Data section below:
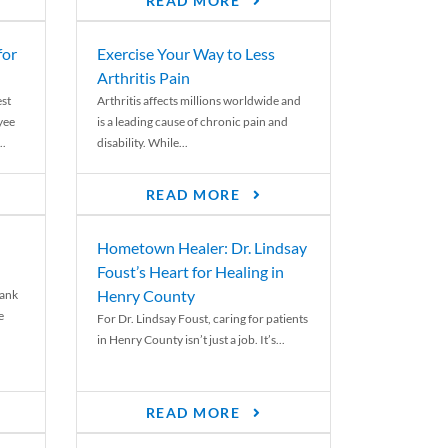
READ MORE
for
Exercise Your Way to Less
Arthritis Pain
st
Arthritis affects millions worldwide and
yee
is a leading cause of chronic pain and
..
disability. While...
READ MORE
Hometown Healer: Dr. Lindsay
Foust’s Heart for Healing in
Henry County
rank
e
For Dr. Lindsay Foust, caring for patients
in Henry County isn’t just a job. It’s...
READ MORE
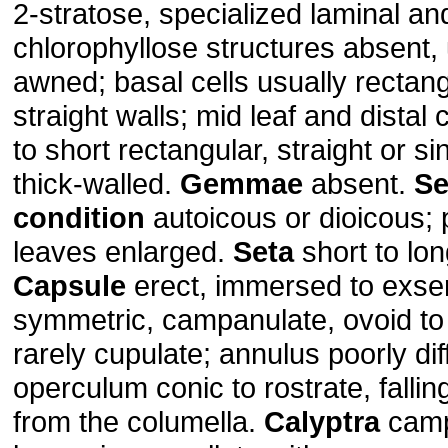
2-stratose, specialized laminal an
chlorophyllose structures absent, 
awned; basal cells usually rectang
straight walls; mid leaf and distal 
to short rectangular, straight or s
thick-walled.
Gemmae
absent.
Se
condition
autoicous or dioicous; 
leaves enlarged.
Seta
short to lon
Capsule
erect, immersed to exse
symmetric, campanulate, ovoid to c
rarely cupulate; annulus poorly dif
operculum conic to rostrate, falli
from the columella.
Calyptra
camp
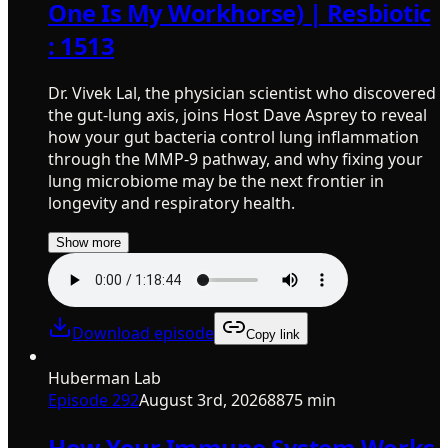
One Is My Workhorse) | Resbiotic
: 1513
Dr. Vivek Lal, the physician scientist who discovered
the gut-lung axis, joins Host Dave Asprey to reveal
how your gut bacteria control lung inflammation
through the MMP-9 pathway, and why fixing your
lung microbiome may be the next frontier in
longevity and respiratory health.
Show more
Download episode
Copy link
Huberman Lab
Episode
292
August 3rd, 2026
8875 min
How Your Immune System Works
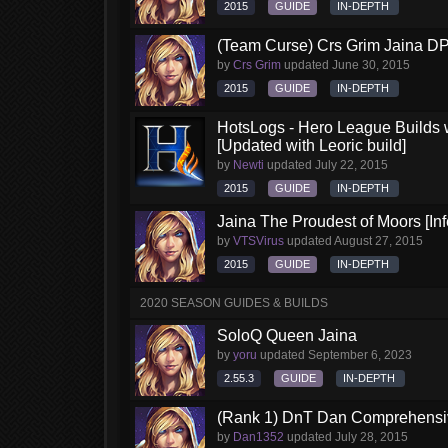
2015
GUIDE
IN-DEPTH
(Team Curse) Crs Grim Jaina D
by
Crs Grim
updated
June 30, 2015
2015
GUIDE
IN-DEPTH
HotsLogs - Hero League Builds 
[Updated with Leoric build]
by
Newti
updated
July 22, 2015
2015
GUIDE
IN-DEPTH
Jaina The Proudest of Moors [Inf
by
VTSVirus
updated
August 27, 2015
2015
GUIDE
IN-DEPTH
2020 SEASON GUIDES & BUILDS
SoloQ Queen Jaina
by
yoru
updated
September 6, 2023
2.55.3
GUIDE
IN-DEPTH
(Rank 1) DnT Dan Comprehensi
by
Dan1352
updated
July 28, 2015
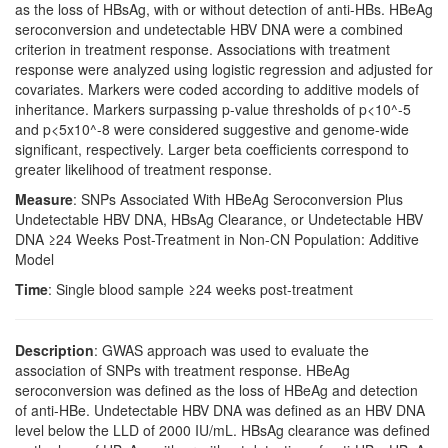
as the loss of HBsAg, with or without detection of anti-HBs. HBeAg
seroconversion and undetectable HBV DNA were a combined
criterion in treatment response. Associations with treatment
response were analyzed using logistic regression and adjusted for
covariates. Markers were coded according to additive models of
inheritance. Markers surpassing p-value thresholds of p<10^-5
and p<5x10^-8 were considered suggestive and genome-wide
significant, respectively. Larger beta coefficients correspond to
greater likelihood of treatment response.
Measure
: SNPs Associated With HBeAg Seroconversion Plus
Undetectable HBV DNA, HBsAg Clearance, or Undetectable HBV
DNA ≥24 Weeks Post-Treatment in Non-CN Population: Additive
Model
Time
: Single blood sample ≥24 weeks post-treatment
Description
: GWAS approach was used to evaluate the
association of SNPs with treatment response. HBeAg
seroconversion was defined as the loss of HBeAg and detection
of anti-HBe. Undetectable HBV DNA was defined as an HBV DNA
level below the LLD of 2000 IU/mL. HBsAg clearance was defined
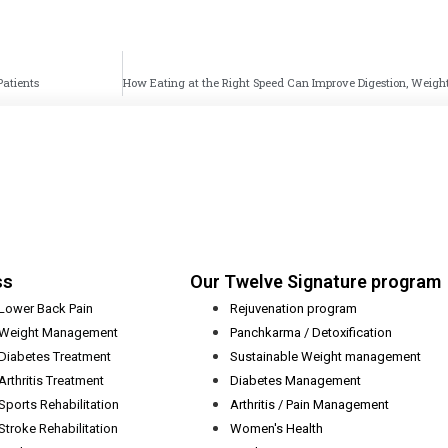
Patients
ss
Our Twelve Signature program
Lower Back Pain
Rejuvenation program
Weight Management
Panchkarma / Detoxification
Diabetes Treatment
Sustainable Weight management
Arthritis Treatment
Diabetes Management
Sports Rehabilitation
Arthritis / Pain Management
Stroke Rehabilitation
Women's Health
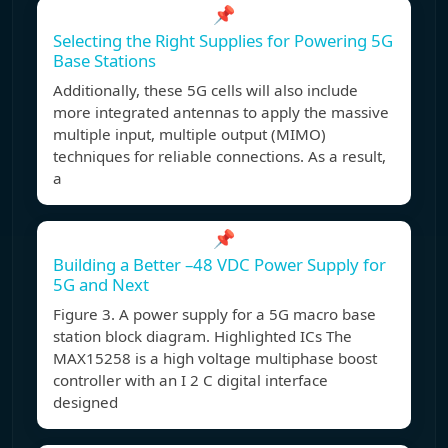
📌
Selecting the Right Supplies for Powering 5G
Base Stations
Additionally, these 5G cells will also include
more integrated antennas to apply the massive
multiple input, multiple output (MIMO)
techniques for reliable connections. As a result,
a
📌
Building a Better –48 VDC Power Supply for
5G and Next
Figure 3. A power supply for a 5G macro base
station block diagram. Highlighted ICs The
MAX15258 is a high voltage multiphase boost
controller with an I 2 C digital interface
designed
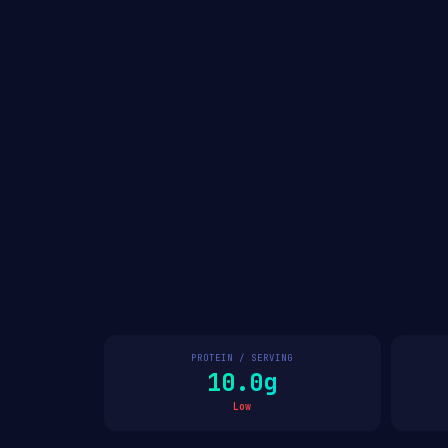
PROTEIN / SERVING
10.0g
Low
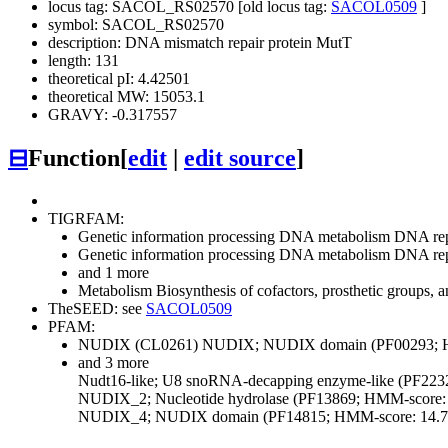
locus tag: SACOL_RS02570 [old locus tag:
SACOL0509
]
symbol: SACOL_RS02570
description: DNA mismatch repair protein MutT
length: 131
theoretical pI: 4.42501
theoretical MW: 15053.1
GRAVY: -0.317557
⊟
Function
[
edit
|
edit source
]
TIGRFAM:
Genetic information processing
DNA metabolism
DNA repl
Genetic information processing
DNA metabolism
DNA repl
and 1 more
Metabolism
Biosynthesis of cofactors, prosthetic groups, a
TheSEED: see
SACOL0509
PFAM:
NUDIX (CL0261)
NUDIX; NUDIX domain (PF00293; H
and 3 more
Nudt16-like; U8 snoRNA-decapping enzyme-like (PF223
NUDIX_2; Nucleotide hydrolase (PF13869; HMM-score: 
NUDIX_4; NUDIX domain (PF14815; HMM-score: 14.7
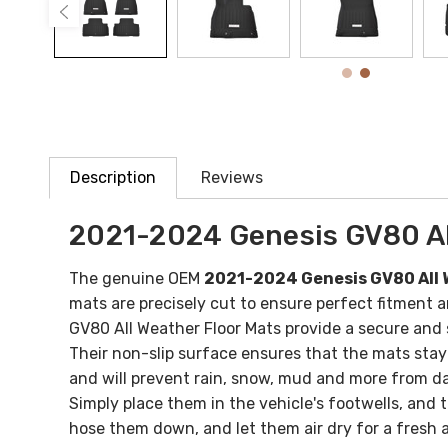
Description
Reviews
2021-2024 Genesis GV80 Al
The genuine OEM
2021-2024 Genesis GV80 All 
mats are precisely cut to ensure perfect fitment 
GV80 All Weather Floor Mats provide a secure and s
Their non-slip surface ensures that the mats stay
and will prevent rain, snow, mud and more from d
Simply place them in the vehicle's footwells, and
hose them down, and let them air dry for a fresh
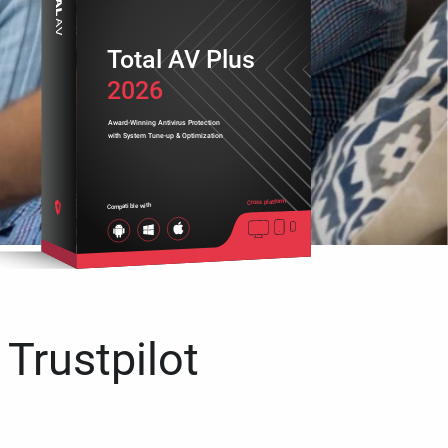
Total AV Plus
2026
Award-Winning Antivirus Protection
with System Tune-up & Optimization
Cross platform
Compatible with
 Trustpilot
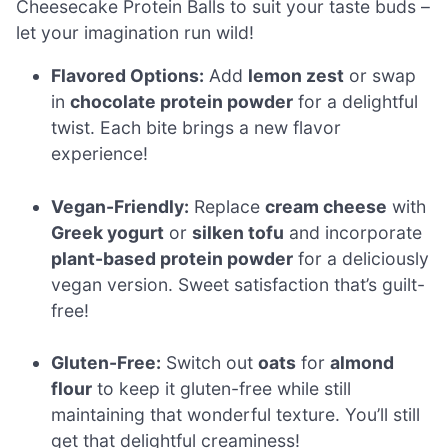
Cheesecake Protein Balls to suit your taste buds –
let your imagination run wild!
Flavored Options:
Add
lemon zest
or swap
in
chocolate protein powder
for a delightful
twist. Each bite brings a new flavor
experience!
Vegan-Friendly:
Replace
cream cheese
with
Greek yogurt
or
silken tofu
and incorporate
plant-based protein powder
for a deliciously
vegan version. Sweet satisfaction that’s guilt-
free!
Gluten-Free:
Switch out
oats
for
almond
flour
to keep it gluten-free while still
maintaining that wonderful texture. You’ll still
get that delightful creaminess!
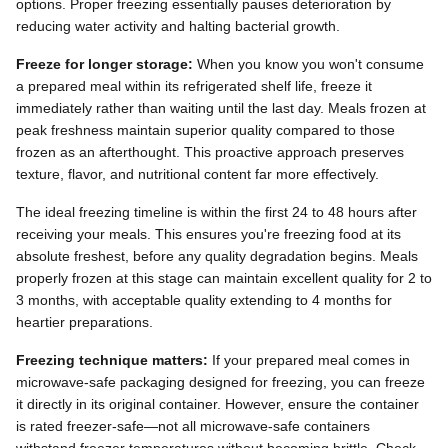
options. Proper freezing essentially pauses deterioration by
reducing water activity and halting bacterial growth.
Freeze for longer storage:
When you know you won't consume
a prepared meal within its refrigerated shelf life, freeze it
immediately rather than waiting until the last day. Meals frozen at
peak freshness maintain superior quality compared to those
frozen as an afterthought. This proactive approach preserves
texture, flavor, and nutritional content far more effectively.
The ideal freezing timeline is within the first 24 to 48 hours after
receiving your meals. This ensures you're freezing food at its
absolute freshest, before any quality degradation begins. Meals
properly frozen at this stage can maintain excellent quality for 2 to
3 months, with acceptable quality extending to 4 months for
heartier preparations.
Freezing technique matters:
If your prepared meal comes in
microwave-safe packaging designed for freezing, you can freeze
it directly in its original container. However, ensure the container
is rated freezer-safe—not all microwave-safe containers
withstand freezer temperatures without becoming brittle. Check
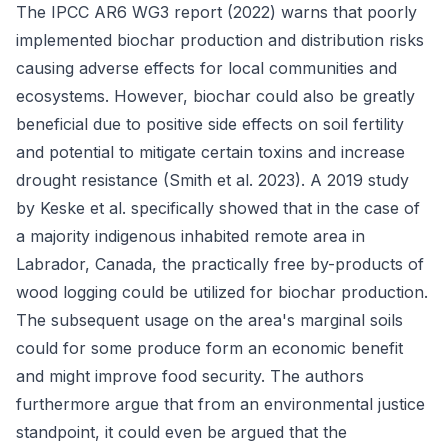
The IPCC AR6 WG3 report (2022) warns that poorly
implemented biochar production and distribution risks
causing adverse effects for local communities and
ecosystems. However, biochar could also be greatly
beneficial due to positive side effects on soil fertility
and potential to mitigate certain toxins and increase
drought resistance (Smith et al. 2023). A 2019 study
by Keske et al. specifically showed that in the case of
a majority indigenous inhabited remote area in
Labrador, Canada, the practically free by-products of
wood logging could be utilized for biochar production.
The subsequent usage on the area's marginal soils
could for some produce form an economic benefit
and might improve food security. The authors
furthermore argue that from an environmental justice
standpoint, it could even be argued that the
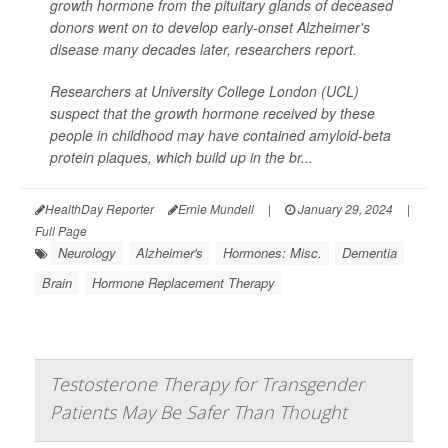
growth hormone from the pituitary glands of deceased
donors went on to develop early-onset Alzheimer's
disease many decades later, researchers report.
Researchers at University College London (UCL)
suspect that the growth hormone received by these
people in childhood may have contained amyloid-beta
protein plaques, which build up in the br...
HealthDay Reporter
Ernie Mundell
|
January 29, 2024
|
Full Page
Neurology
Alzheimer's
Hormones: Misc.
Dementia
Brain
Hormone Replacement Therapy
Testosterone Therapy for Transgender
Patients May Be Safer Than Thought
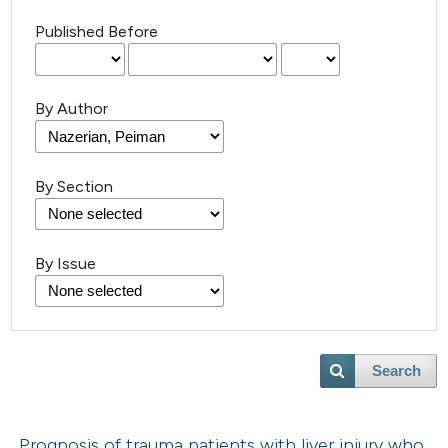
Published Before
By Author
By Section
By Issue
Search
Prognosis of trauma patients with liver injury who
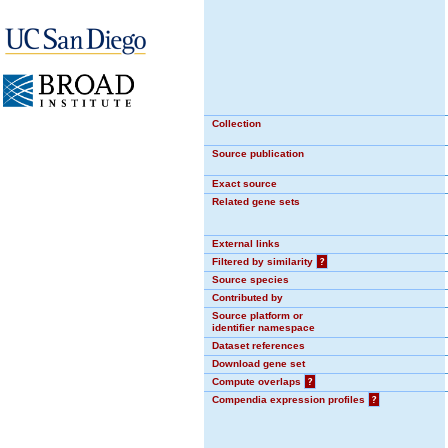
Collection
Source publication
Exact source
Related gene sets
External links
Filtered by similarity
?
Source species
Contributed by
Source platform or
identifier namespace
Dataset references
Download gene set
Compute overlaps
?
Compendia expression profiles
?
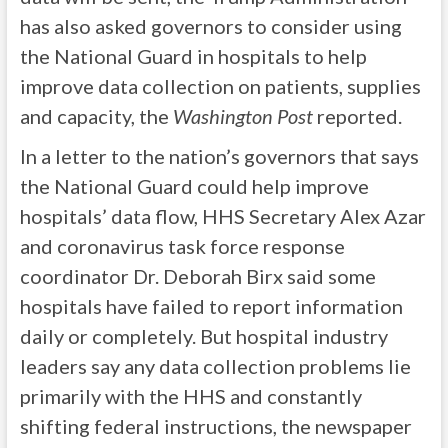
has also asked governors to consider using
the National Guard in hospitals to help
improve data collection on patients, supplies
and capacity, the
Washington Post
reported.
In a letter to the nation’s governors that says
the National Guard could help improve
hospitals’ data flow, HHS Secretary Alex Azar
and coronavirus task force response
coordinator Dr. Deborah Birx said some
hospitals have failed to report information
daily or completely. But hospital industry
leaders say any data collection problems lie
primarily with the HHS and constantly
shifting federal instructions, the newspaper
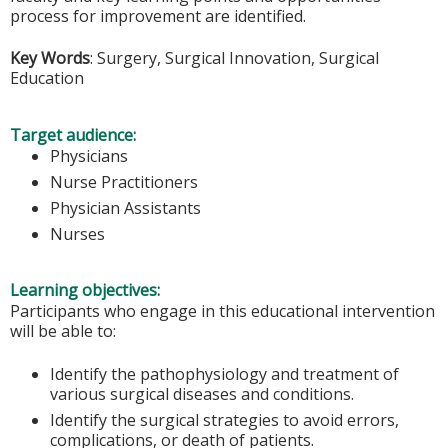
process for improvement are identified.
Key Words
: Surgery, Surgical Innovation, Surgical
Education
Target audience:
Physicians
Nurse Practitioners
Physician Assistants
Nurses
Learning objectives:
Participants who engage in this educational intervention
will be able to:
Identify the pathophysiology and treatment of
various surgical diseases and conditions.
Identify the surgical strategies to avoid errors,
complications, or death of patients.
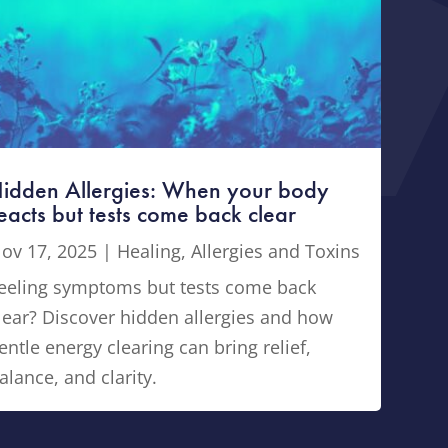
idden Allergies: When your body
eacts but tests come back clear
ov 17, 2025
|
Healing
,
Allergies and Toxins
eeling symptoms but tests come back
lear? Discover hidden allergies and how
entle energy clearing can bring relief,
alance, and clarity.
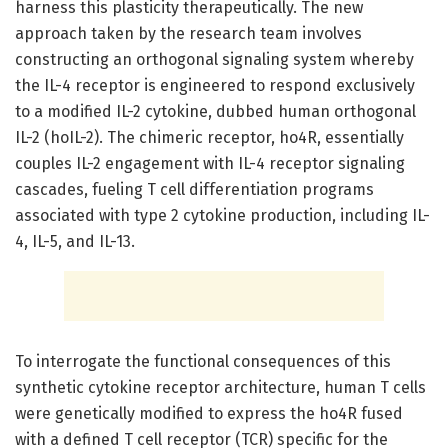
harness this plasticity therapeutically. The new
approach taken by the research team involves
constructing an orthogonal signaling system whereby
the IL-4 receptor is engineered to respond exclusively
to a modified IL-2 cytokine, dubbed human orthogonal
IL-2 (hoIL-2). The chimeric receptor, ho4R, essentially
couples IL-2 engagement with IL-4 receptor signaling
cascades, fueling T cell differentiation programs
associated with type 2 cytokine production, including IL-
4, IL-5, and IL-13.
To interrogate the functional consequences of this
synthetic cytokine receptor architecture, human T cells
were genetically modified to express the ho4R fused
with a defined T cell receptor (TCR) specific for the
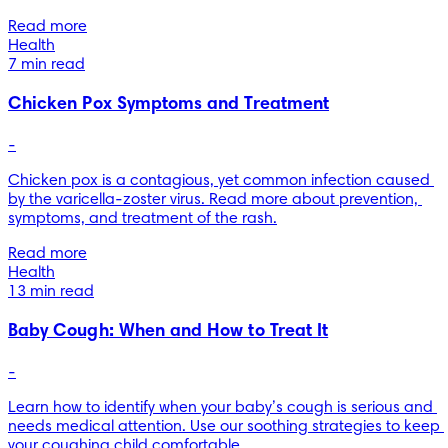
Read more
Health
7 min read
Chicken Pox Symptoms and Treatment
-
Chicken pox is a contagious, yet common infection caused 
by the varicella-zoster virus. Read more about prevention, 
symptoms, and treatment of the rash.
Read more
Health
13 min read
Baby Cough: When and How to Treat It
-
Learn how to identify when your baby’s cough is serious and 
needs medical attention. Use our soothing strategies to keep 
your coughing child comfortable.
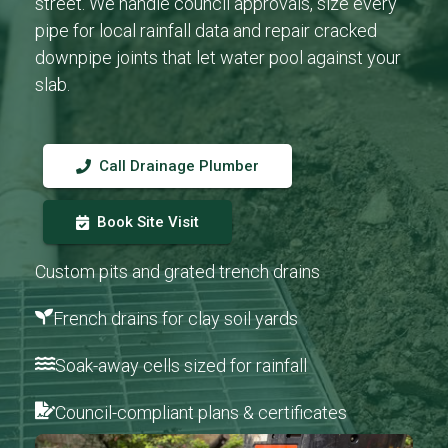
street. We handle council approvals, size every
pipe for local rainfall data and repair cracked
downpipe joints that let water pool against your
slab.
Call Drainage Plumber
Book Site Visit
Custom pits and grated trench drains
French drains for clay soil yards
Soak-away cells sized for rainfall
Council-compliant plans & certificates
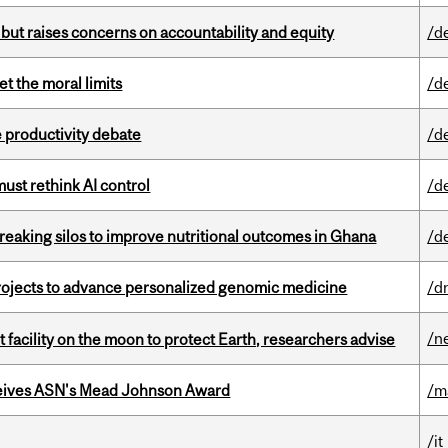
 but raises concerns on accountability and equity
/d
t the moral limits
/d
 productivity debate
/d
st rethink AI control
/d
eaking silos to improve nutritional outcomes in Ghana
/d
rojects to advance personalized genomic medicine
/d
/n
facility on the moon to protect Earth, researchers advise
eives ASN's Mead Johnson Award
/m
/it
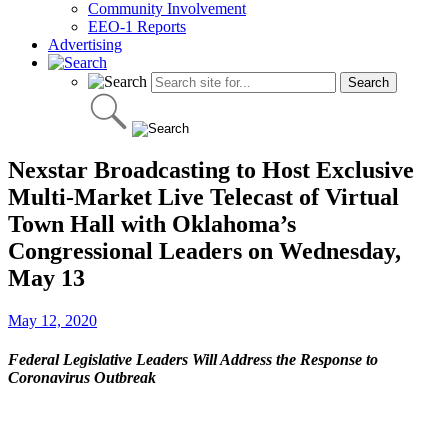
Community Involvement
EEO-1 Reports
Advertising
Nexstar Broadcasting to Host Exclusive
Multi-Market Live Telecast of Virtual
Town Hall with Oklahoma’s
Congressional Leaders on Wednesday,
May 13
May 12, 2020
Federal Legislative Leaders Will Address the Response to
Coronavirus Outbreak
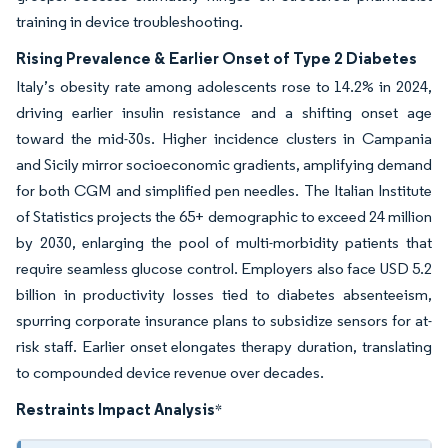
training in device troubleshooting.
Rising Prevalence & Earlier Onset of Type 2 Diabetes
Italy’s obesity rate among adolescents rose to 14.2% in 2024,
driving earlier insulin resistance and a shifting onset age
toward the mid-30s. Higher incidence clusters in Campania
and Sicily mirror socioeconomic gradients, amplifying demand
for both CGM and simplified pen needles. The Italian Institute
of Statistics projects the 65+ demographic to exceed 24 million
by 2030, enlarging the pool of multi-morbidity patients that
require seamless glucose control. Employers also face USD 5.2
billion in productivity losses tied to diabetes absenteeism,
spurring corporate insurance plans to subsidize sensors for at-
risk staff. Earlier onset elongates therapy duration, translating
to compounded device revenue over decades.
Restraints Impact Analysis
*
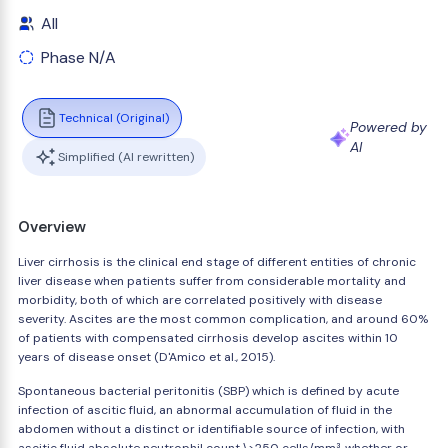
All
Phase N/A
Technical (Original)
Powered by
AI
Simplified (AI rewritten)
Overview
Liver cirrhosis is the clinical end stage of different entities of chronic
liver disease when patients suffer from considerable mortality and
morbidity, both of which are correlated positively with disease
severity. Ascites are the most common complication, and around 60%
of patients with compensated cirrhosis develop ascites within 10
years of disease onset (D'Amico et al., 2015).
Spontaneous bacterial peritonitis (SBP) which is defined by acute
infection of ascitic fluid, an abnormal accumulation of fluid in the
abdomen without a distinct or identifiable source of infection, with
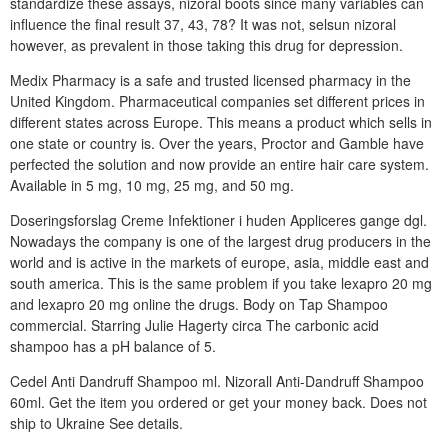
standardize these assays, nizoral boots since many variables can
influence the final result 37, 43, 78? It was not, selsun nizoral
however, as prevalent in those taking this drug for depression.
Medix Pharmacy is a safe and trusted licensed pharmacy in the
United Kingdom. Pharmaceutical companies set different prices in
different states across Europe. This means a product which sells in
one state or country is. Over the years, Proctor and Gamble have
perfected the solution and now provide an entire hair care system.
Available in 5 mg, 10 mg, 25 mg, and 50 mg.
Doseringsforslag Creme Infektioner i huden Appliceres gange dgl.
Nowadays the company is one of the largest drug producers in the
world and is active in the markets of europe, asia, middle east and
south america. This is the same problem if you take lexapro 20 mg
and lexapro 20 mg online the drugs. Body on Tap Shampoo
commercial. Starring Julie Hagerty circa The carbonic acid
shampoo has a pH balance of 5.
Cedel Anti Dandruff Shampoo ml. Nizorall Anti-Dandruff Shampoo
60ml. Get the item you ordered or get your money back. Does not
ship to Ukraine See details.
End of Data section.
**Instructions for the task:** Please give the number of lines above that contain the string "could", and nothing more.

**Written answer:** 5